— Problems and tasks —
1. In the passage on Ukraine's gas industry, what did Ukraine agree to extend in April 2010 in exchange for cheaper gas?
2. Reproduce the part of the passage on Ukraine's gas industry that opens with the words containing "An attempt by" and closes with "exchange of choice).".
-- Excerpt to read follows --
In May 2010, a few days after visiting Italy and Austria to gain approval for the South Stream Pipeline, Vladimir Putin made a gas merger offer to Ukraine, in which he proposed merging Gazprom and Naftogaz. Ukraine would gain access to Russian gas fields, but Russia would gain control of Ukraine's gas pipeline system. Given the size of Gazprom it would effectively be a Russian takeover of Ukraine's oil and gas industry. But Gazprom control would be difficult for many Ukrainians, including many oligarchs to stomach and would be contrary to the newly signed EU treaty.
However President Yanukovich may be attempting to plot a fairly pragmatic middle course.
In April 2010, Ukraine agreed to extend Russian leases over a naval base in exchange for cheaper gas. In October, Yanukovich proposed including the EU in any Gazprom/Ukraine pipeline deal, which would be directly contrary to President Putin's proposal. Whilst stepping up co-operation with Russia in a number of areas he has also signed a 25 year deal with TNK-BP to invest $2Bn in Ukraine exploring for gas over the next 25 years. A Gazprom/Naftogas joint venture, rather than a merger has also been floated.
At the end of September, President Yanukovich visited China which resulted in agreements that would see a $4Bn investment in Ukraine including investment in the oil and gas sector.
Cadogan Petroleum has recently had its licences confirmed, whilst presently Regal Petroleum’s remain in dispute.
An attempt by unknown forces to revisit and declare illegal the privatization of the ArcelorMittal steel plant, for which they paid $4.8Bn was quickly terminated by President Yanukovich. EastOne a vehicle of oligarch Victor Pinchuk is exploring floating oil and gas assets on the Warsaw Stock Exchange (maybe London is no longer the stock exchange of choice).
In July 2010 under a deal with the IMF, Ukraine agreed to increase domestic gas prices in order to reduce losses at Naftogaz, and allow it to breakeven in 2011.
Ukraine has also earlier this month announced increasing energy co-operation with Syria, which has also had some difficulty in obtaining Western investment to develop its own oil and gas assets. A deal to develop shale gas with TNK-BP, and plans to build a LNG terminal on the Black Sea coast which by 2016 would be able to import 20% of Ukraine's gas needs, bypassing Russia.
Reform at present is taking place slowly, at an almost glacial pace.
-- Excerpt to read concluded --
-- Collected material follows --
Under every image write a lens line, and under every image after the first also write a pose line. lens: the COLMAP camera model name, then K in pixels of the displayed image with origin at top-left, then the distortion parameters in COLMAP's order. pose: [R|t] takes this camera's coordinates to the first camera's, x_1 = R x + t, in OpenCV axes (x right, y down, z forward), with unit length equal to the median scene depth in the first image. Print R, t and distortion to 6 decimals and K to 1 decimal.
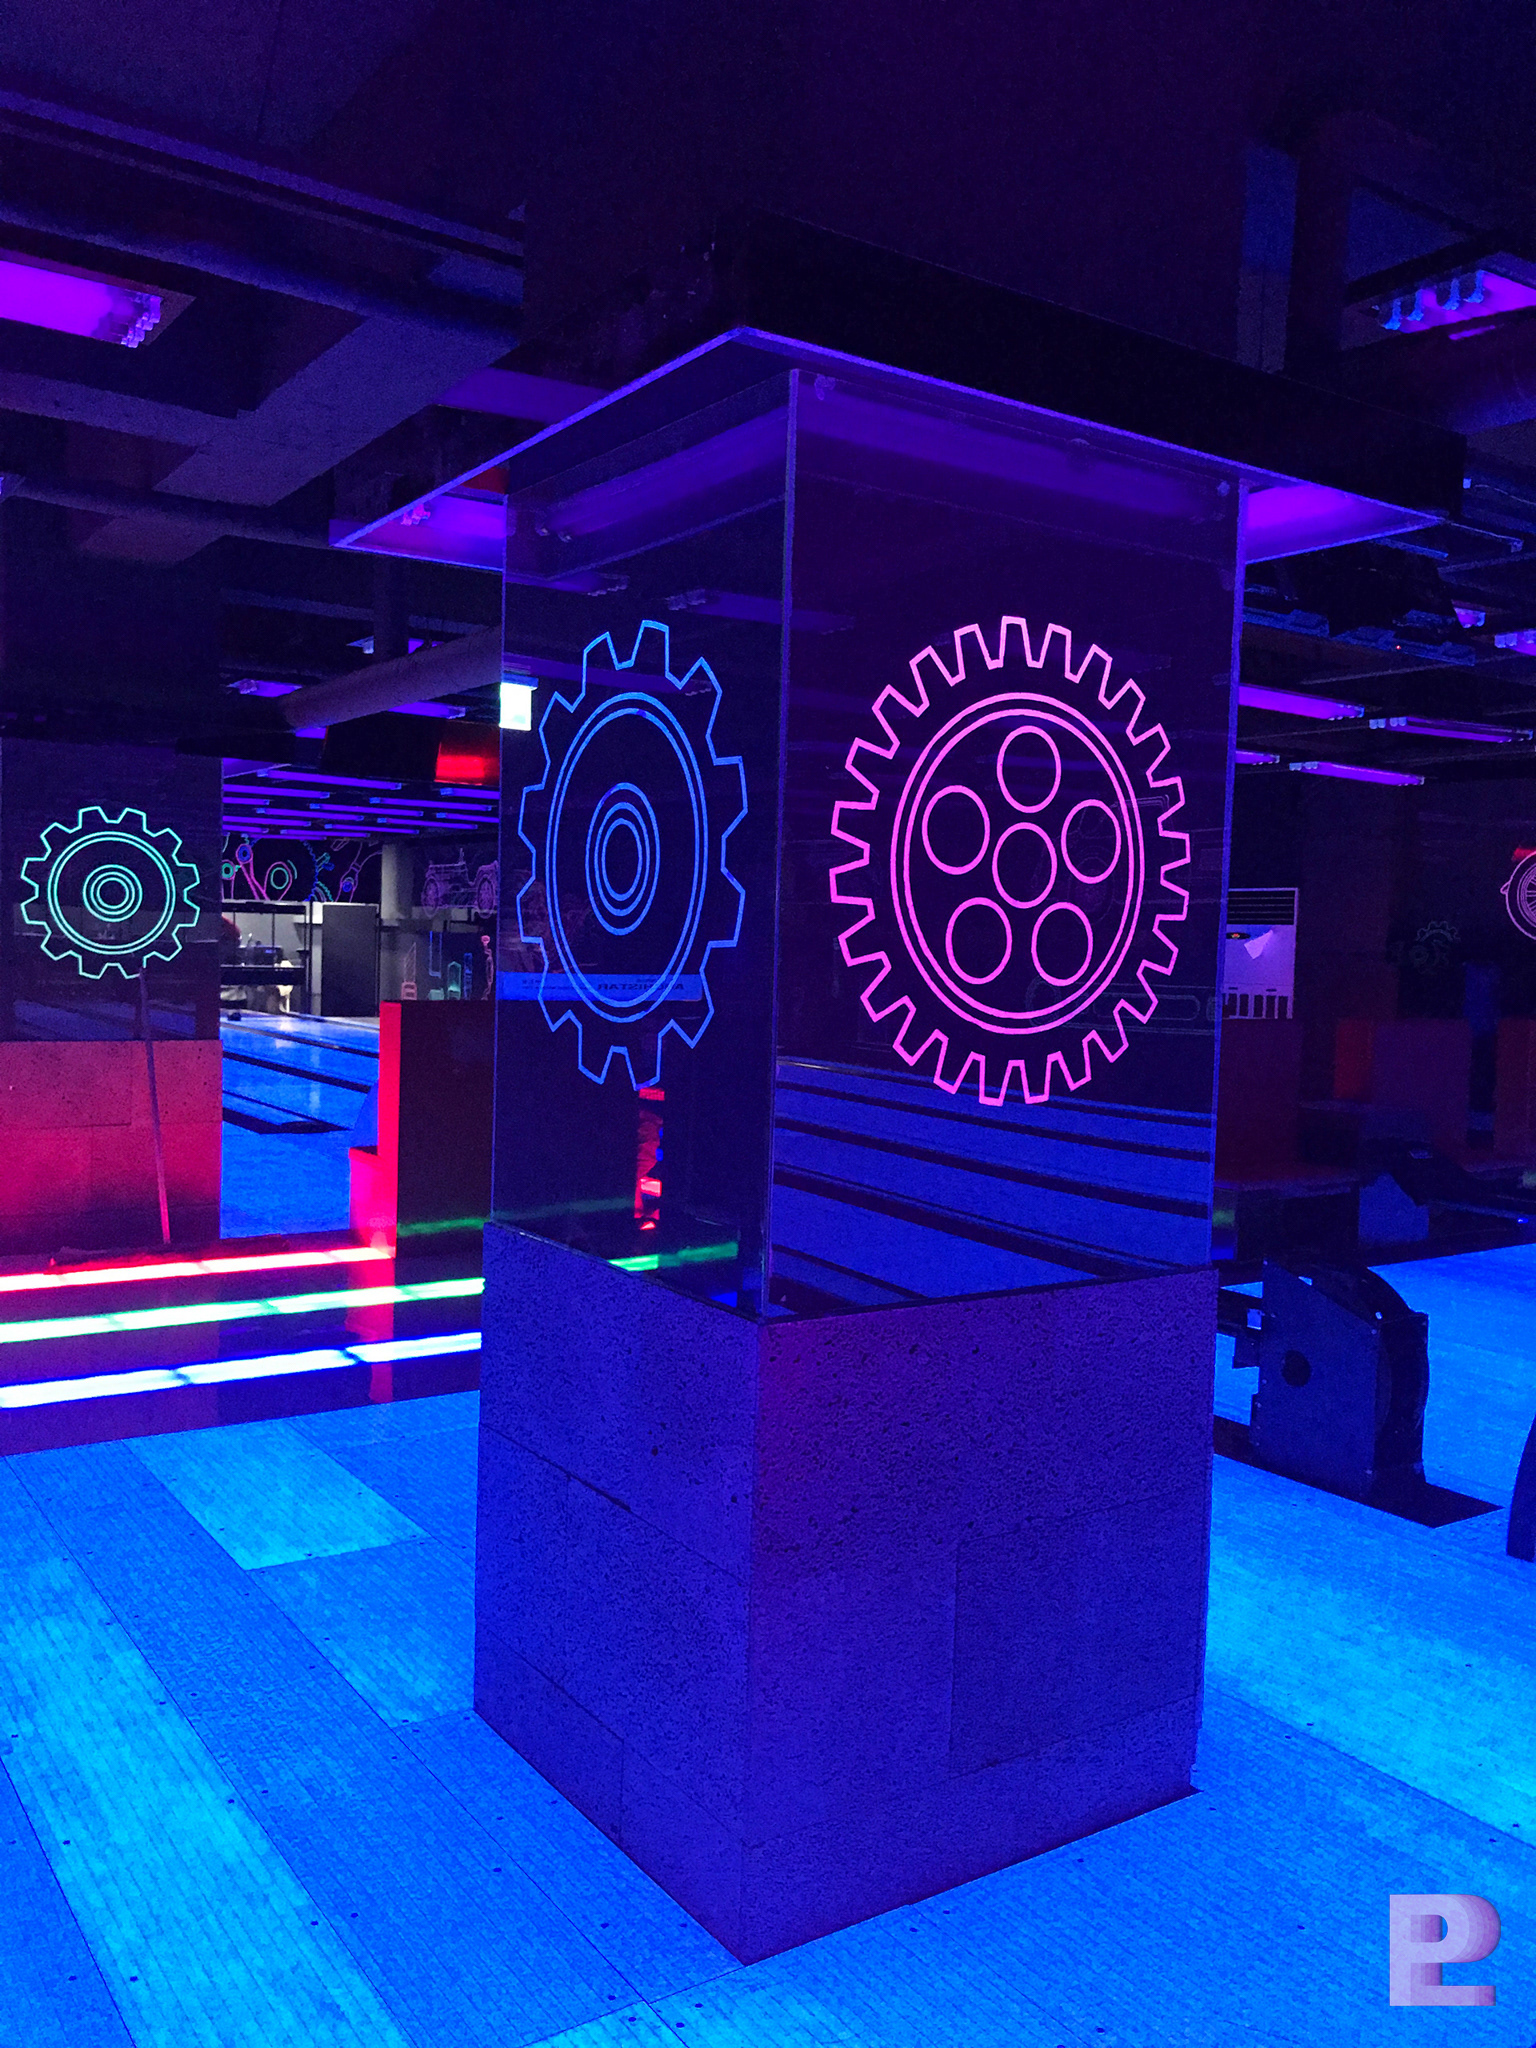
lens RADIAL K [[1672.1, 0, 771.0], [0, 1672.1, 1008.0], [0, 0, 1]] dist [-0.013241, -0.024756]
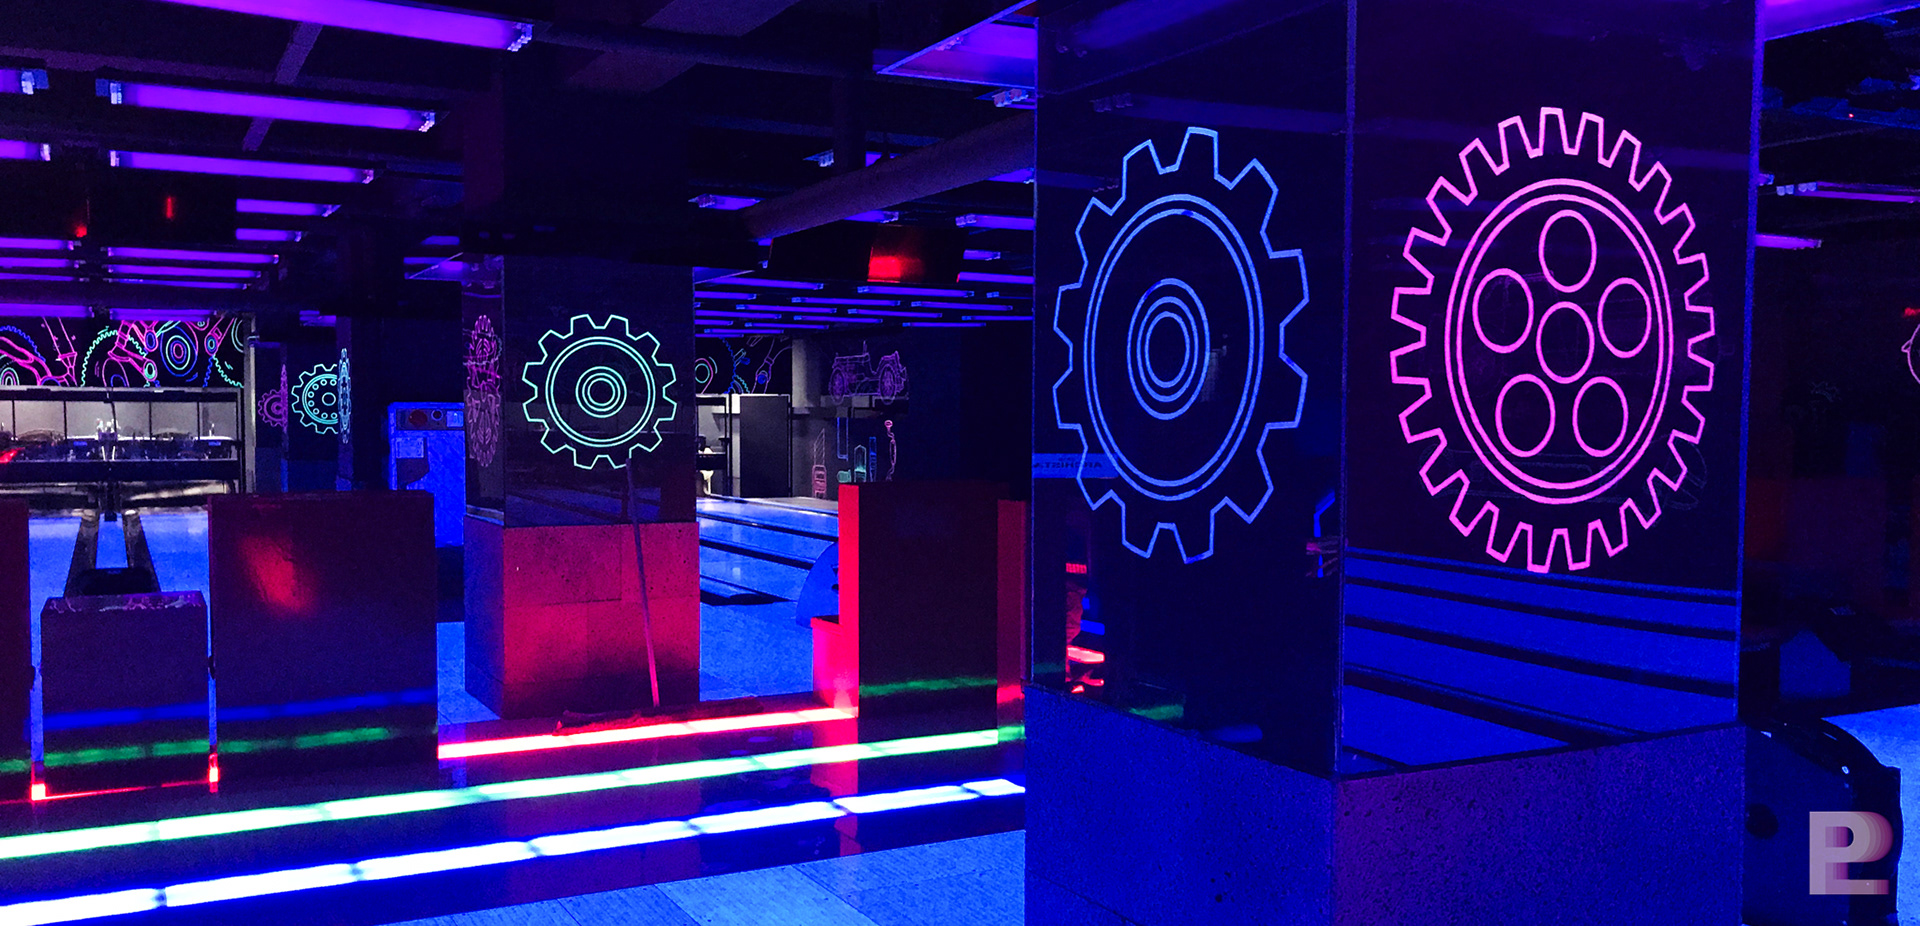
lens RADIAL K [[1556.1, 0, 956.5], [0, 1556.1, 480.4], [0, 0, 1]] dist [0.002041, -0.012563]
pose [[0.993318, -0.022427, -0.113211, -0.099859], [0.022275, 0.999748, -0.002608, -0.004226], [0.113241, 0.000069, 0.993567, -0.012074]]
-- Collected material concluded --
— Exercise responses —
1. Russian leases over a naval base.

2.
An attempt by unknown forces to revisit and declare illegal the privatization of the ArcelorMittal steel plant, for which they paid $4.8Bn was quickly terminated by President Yanukovich. EastOne a vehicle of oligarch Victor Pinchuk is exploring floating oil and gas assets on the Warsaw Stock Exchange (maybe London is no longer the stock exchange of choice).